You don’t have to tell me every morning.” If I speak like that to my wife, she will feel bad and I also can’t feel
good about it. Even though I sometimes feel ashamed and think, “How stupid of me! Why didn’t I just say, Thank
you?” it is really hard for me to apologize to her as soon as I get home. The mind which cannot be obedient—it is
my ugly self-centeredness.
   The reason why we suffer bumping into the parents, child, husband, wife, brother, sister, friends, and the many
people in our daily lives is because we are always restricted by the mind of believing that I alone am always right,
the mind that wants to do as I want to, and the mind that loves only me.
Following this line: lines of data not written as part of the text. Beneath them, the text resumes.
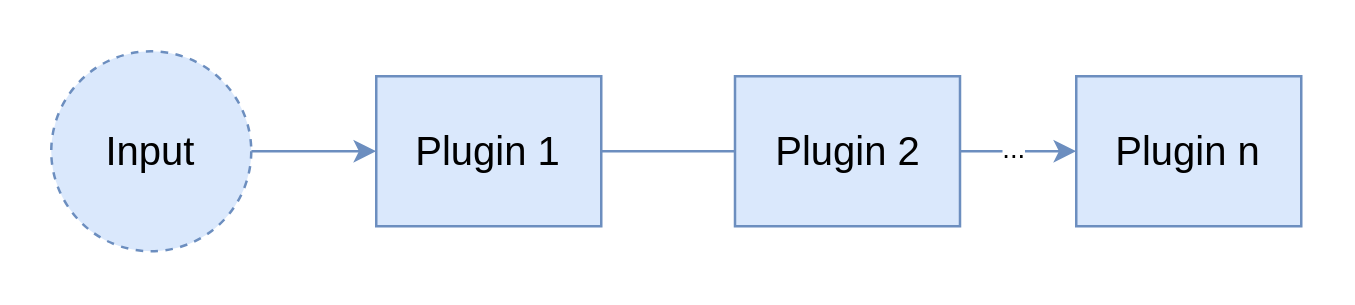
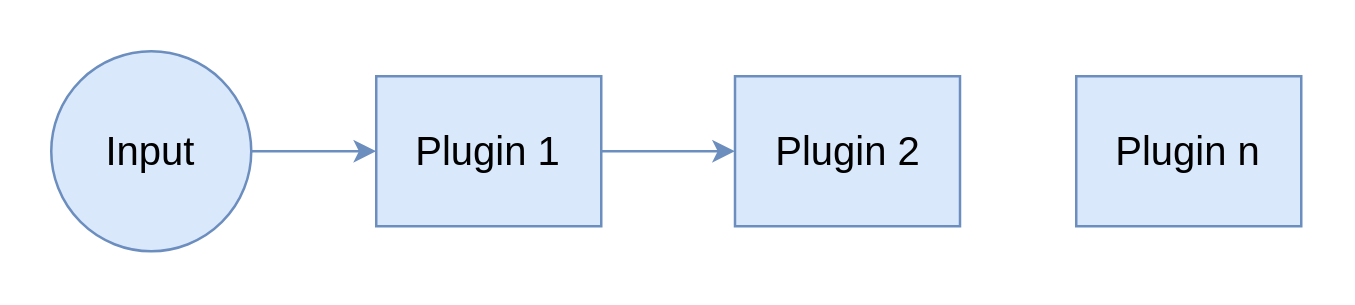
  <mxCell id="0" />
  <mxCell id="1" parent="0" />
  <mxCell id="2" style="edgeStyle=orthogonalEdgeStyle;rounded=0;orthogonalLoop=1;jettySize=auto;html=1;exitX=1;exitY=0.5;exitDx=0;exitDy=0;entryX=0;entryY=0.5;entryDx=0;entryDy=0;fontSize=16;fillColor=#dae8fc;strokeColor=#6c8ebf;" edge="1" parent="1" source="3" target="5"><mxGeometry relative="1" as="geometry" /></mxCell>
- <mxCell id="3" value="Input" style="ellipse;whiteSpace=wrap;html=1;aspect=fixed;fontSize=16;fillColor=#dae8fc;strokeColor=#6c8ebf;dashed=1;" vertex="1" parent="1"><mxGeometry x="20" y="20" width="80" height="80" as="geometry" /></mxCell>
- <mxCell id="4" style="edgeStyle=orthogonalEdgeStyle;rounded=0;orthogonalLoop=1;jettySize=auto;html=1;exitX=1;exitY=0.5;exitDx=0;exitDy=0;entryX=0;entryY=0.5;entryDx=0;entryDy=0;fontSize=16;fillColor=#dae8fc;strokeColor=#6c8ebf;endArrow=none;" edge="1" parent="1" source="5" target="8"><mxGeometry relative="1" as="geometry" /></mxCell>
+ <mxCell id="3" value="Input" style="ellipse;whiteSpace=wrap;html=1;aspect=fixed;fontSize=16;fillColor=#dae8fc;strokeColor=#6c8ebf;" vertex="1" parent="1"><mxGeometry x="20" y="20" width="80" height="80" as="geometry" /></mxCell>
+ <mxCell id="4" style="edgeStyle=orthogonalEdgeStyle;rounded=0;orthogonalLoop=1;jettySize=auto;html=1;exitX=1;exitY=0.5;exitDx=0;exitDy=0;entryX=0;entryY=0.5;entryDx=0;entryDy=0;fontSize=16;fillColor=#dae8fc;strokeColor=#6c8ebf;" edge="1" parent="1" source="5" target="8"><mxGeometry relative="1" as="geometry" /></mxCell>
  <mxCell id="5" value="Plugin 1" style="rounded=0;whiteSpace=wrap;html=1;fontSize=16;fillColor=#dae8fc;strokeColor=#6c8ebf;" vertex="1" parent="1"><mxGeometry x="150" y="30" width="90" height="60" as="geometry" /></mxCell>
- <mxCell id="6" style="edgeStyle=orthogonalEdgeStyle;rounded=0;orthogonalLoop=1;jettySize=auto;html=1;exitX=1;exitY=0.5;exitDx=0;exitDy=0;entryX=0;entryY=0.5;entryDx=0;entryDy=0;fontSize=16;fillColor=#dae8fc;strokeColor=#6c8ebf;" edge="1" parent="1" source="8" target="9"><mxGeometry relative="1" as="geometry" /></mxCell>
- <mxCell id="7" value="..." style="edgeLabel;html=1;align=center;verticalAlign=middle;resizable=0;points=[];" vertex="1" connectable="0" parent="6"><mxGeometry x="-0.161" y="2" relative="1" as="geometry"><mxPoint x="1" as="offset" /></mxGeometry></mxCell>
  <mxCell id="8" value="Plugin 2" style="rounded=0;whiteSpace=wrap;html=1;fontSize=16;fillColor=#dae8fc;strokeColor=#6c8ebf;" vertex="1" parent="1"><mxGeometry x="293.5" y="30" width="90" height="60" as="geometry" /></mxCell>
  <mxCell id="9" value="Plugin n" style="rounded=0;whiteSpace=wrap;html=1;fontSize=16;fillColor=#dae8fc;strokeColor=#6c8ebf;" vertex="1" parent="1"><mxGeometry x="430" y="30" width="90" height="60" as="geometry" /></mxCell>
That is to say, our minds are always
shadowed by the darkness of delusion created by the deep-rooted blind passions of greed, anger and ignorance.
Therefore, we will never realize why we are suffering, nor even that we are in the world of darkness, unless we
encounter Amida Buddha’s light of wisdom.
   The light of wisdom manifests our true selves bound by the selfish mind which is the cause of the suffering. Just
as candlelight pierces the darkness, so the light of wisdom emitting from Amida Buddha shines into every nook of
our delusional mind in order to lead us to the way of the truth.
   Even if we encounter ourselves every day, we cannot see our true selves because we are in the dark. We will
not be able to meet our true selves without the light of wisdom which is the Nembutsu teaching. When I am
embraced by Amida Buddha’s light, only then can I live as a true human being, realizing I am living in this
moment due to innumerable causes and conditions. It is not that I rid myself of selfishness. It is that I am able to
see the precious path in front of me, allowing me to reflect on my foolish way of living that is ruled by selfishness.
With the darkness lifted, I am able to see and cultivate the obedient mind and the mind that respects others.
   Because of the blackout, I truly realized that, just as we need light in our everyday life to be able to see, the
mind darkened by selfishness needs the light of wisdom to allow us to truly live. It was really a rich experience to
feel the gentle sunlight coming in through the window the next morning, just as Amida Buddha’s benevolence
illuminates my sleeping face, awakening and leading me to the way of the truth.